To hit a low chip shot, try changing your standard interlocking or overlapping grip to a 10-finger "baseball" grip. But before you do that, make sure you set up correctly for a slightly downward blow.

Place a little more weight on your forward foot and place the ball back in your stance a bit. This should produce a forward shaft lean and de-loft the club, which will help keep the ball low. With a 10-finger grip, it'll be easier to roll your dominant hand over your weaker hand and impart hook spin on the ball. All this contributes to make a shot with a low trajectory and lots of roll. Make sure you try this only when you've got plenty of green between you and the flag. Depending on how high you want the ball to go, you can choose anything between a 6-iron and a sand wedge.

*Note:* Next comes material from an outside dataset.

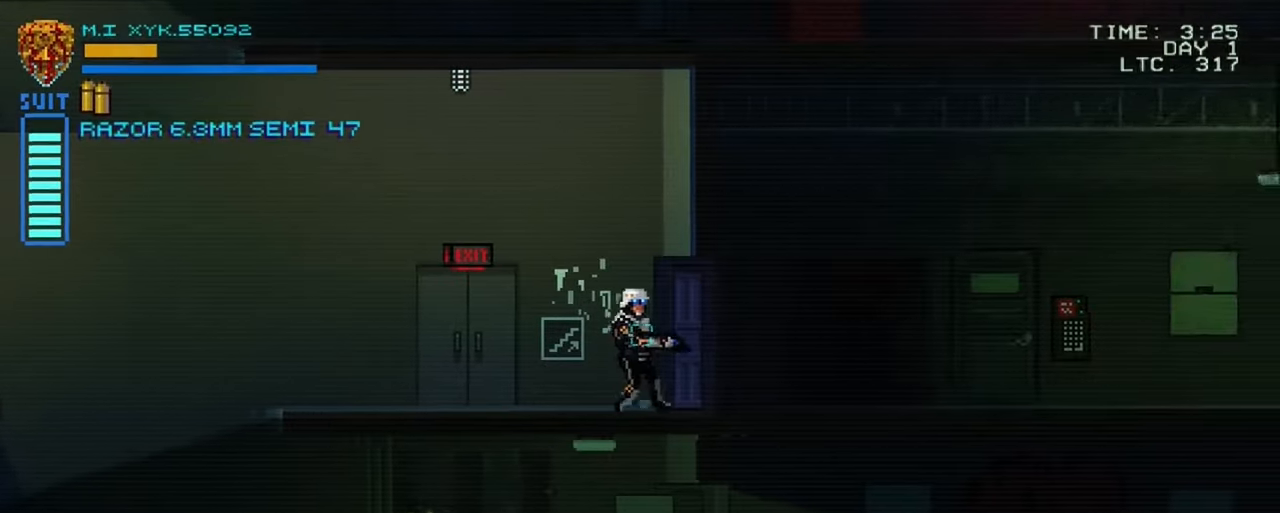
{"buttons": [], "left_stick": "right", "right_stick": "center", "events": [[33, "L1", "up"], [400, "left_stick", "right"]]}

When you play a standard chip shot—or any shot for that matter—it's vital that you picture how your shot is going to travel toward your target.

Take the shot I have here as an example. It's a pretty simple chip shot that I'm hitting with my 8-iron. I do all the things I'm supposed to do—play the ball back in my stance, lean the shaft toward my target and rock my shoulders and arms back and forth to create a pendulum-type motion. But in order to get the ball close, I have to picture exactly how it's going to roll out

toward the hole. With a shot like this, I factor in slope, of course, but as a general rule, I want the ball to fly about one quarter of the way to the hole and roll the rest of the way. I don't really concern myself with the shot's trajectory, however. Mostly, I just envision the ball rolling, as if it was a putt that started off airborne and then quickly hit the ground. The more you think of these shots as putts, the more likely you'll knock it stiff, time after time.

Use A Putting Grip To Make Your Chip Shots

Here's a chip shot that works a little bit like a putt. There are two ways to play it, depending on the shot.

Method 1: Use a putting grip on a downhill chip to help soften the blow. This takes out the urge to "hit" the shot. As a result it deadens the shot and limits roll.

Method 2: Using your putting grip on a standard chip (demonstrated at right) allows you to stand closer with a more upright shaft angle. This will help straighten out your stroke, and improve contact. In general, a putting grip puts you in more of a "make" mentality.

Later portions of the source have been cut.